» **Images with localized body landmarks**
******

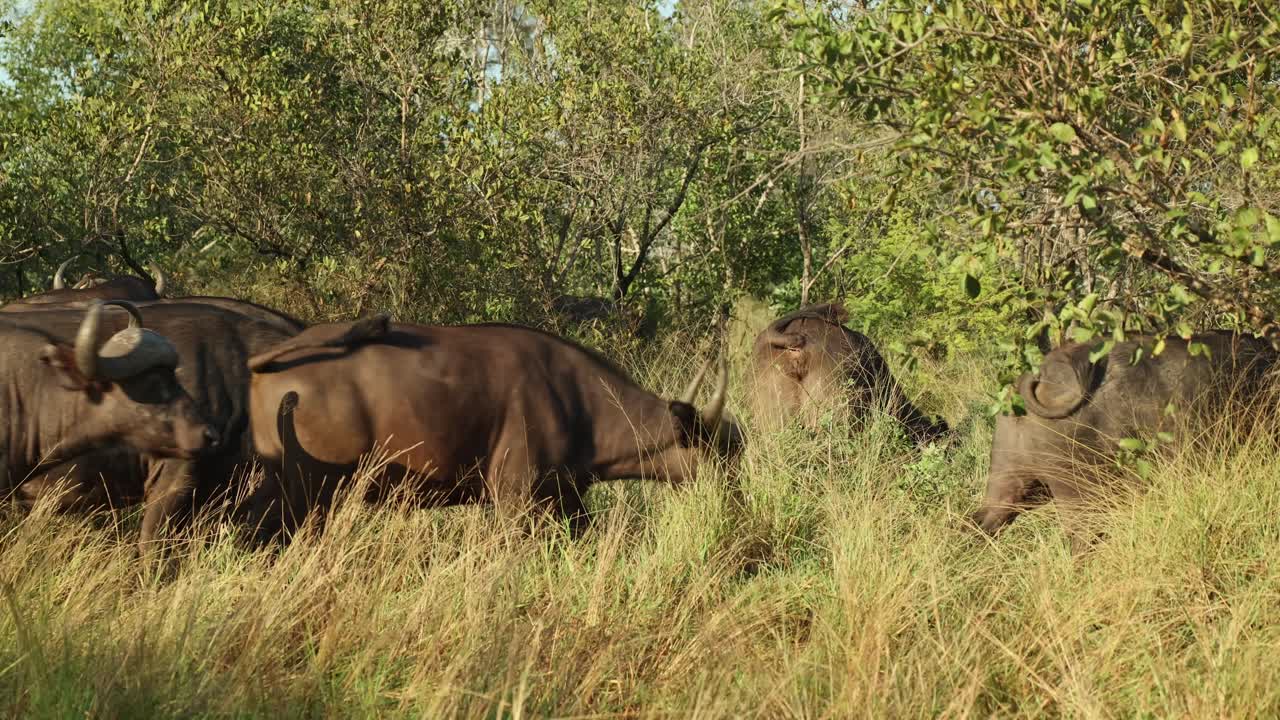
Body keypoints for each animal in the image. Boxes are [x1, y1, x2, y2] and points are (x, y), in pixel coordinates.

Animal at [241, 316, 742, 539]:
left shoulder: (567, 499)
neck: (578, 401)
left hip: (280, 485)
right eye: (718, 451)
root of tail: (266, 363)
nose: (737, 500)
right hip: (312, 494)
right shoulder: (516, 502)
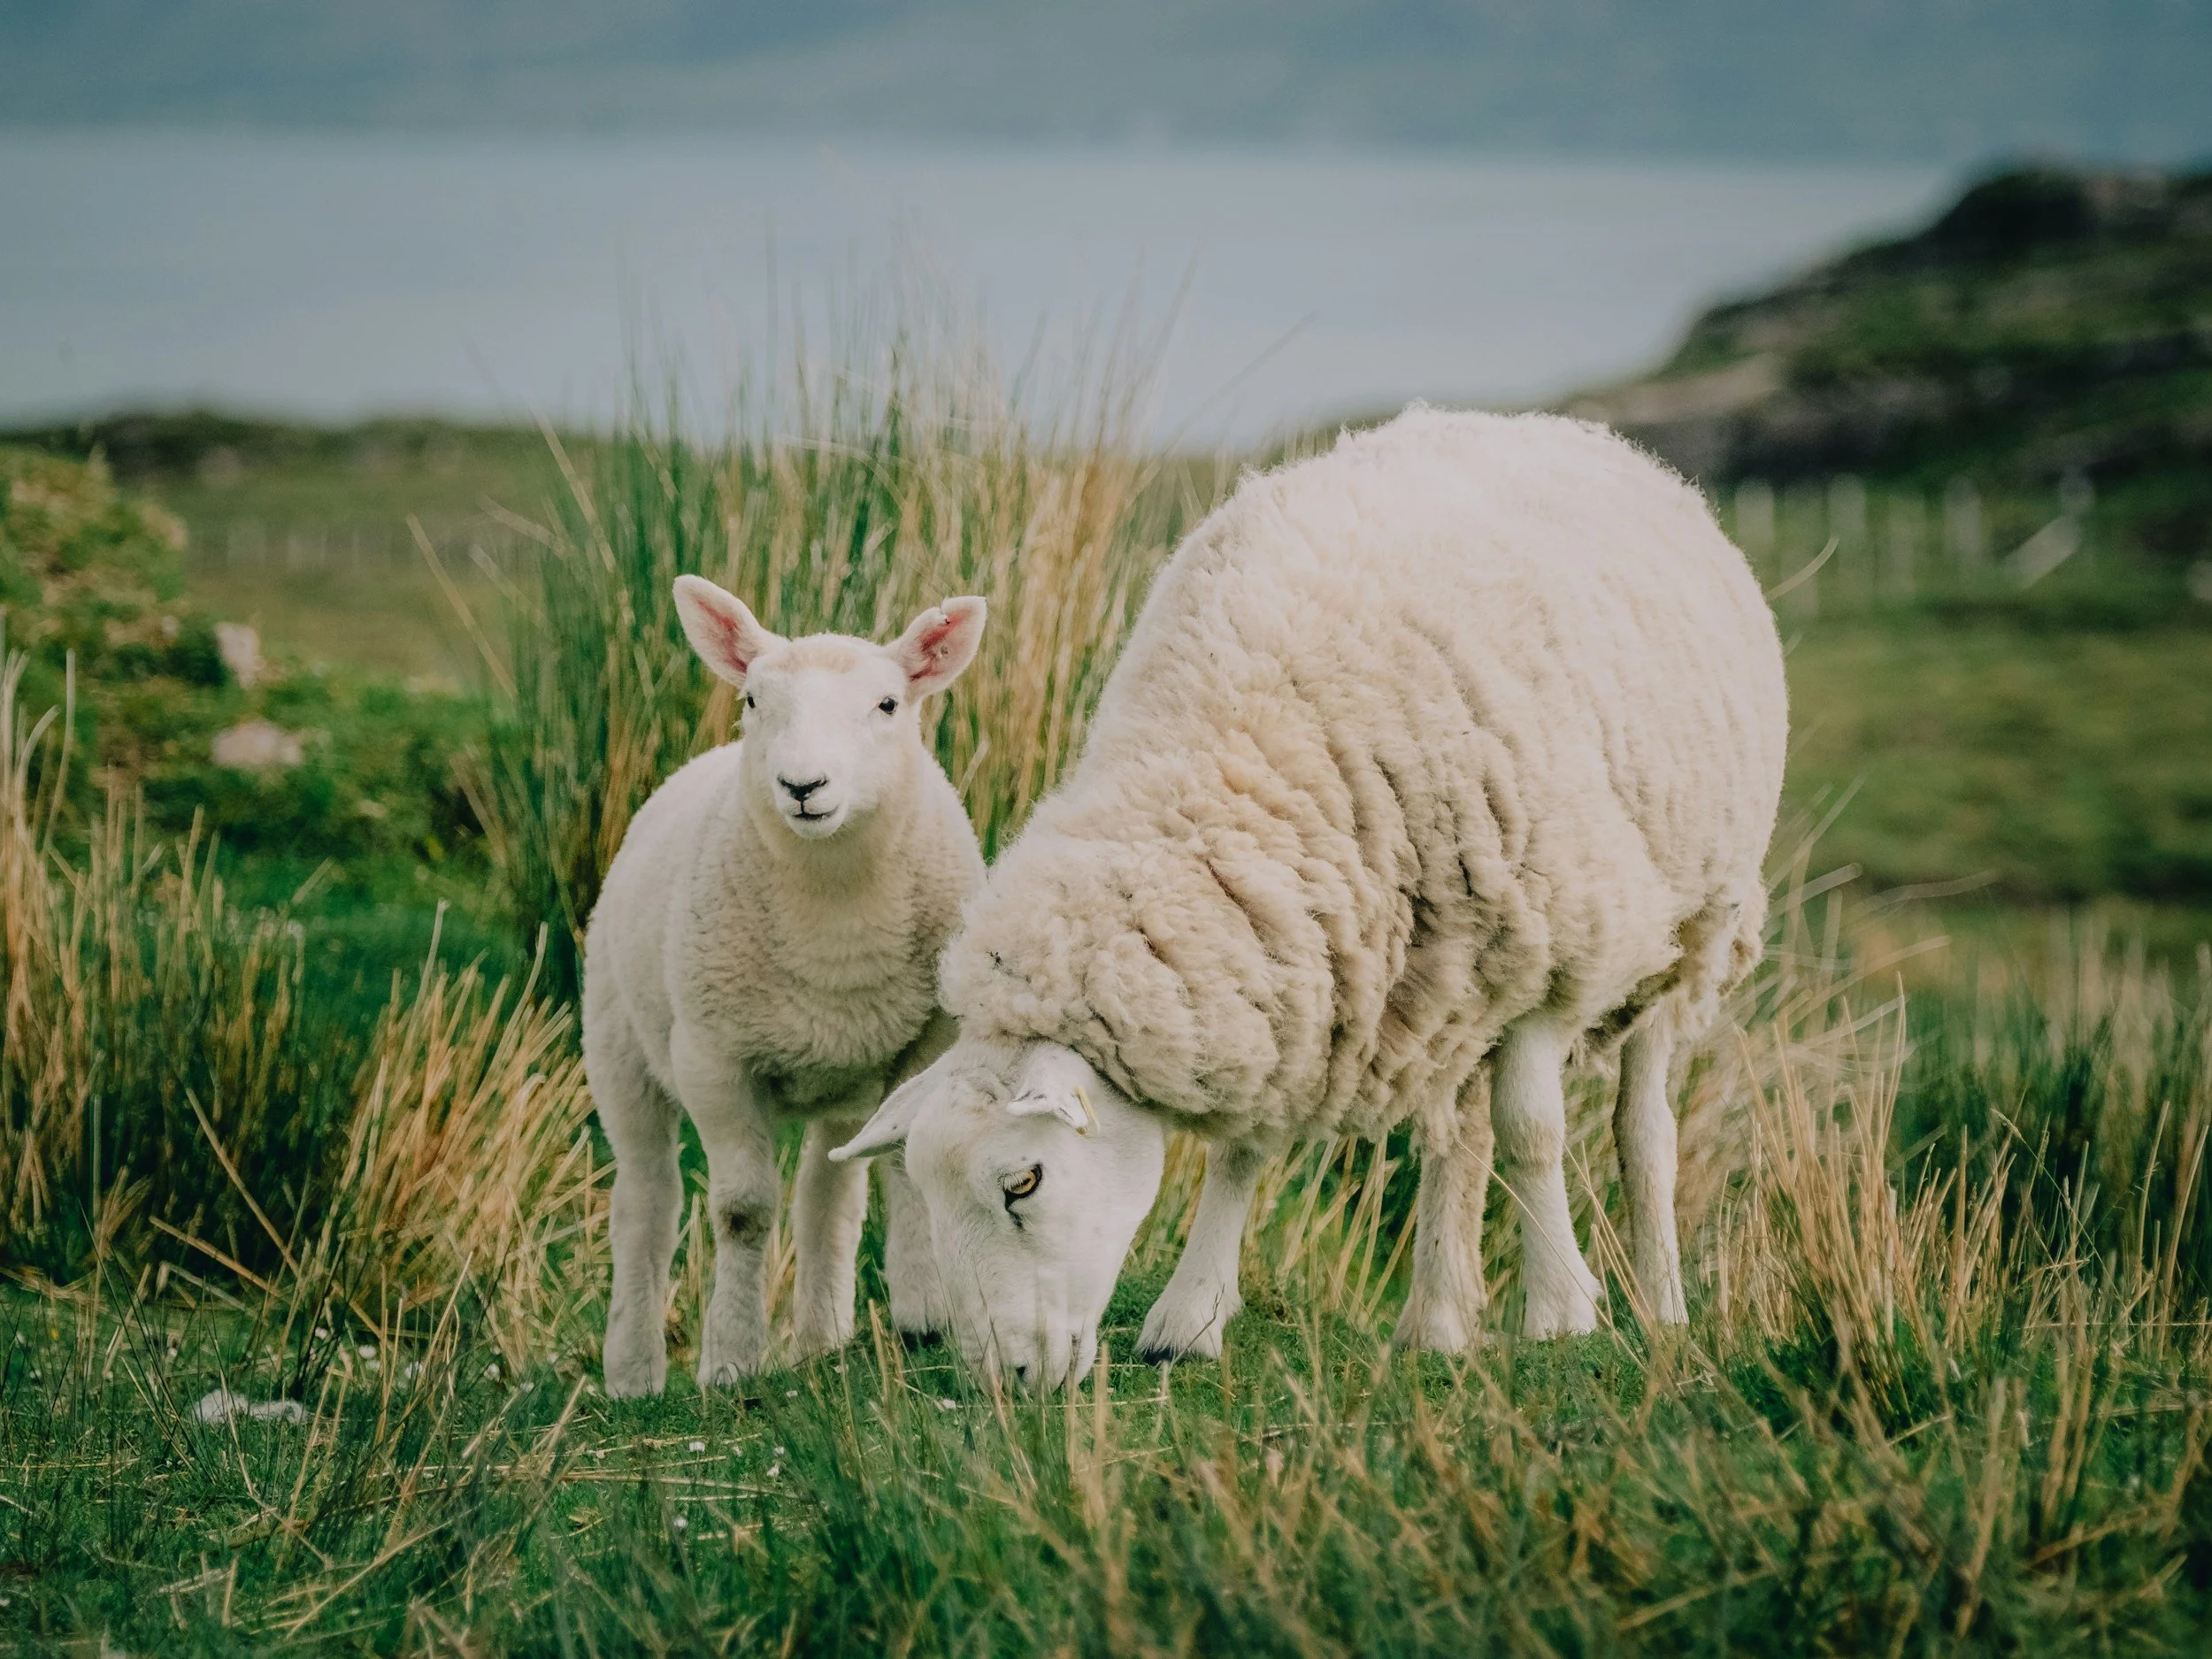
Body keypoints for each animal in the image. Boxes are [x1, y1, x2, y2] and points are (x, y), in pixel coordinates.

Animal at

******

» **What is needed**
The answer must be an exact restatement of all the records, with no pictures included.

» **Solution to this task**
Body keypoints for each animal in the image. Boxes are [x1, y1, x2, y2] and points are (x, y), in pixel coordinates.

Animal at [241, 316, 742, 539]:
left shoulder: (567, 499)
neck: (578, 401)
left hip: (280, 485)
right eye: (718, 451)
root of tail: (266, 363)
nose: (737, 500)
right hip: (312, 494)
right shoulder: (516, 502)
Body keypoints for each animal in the image. Boxes are [x1, y1, x2, y2] and points are (x, y), in pixel coordinates.

Animal at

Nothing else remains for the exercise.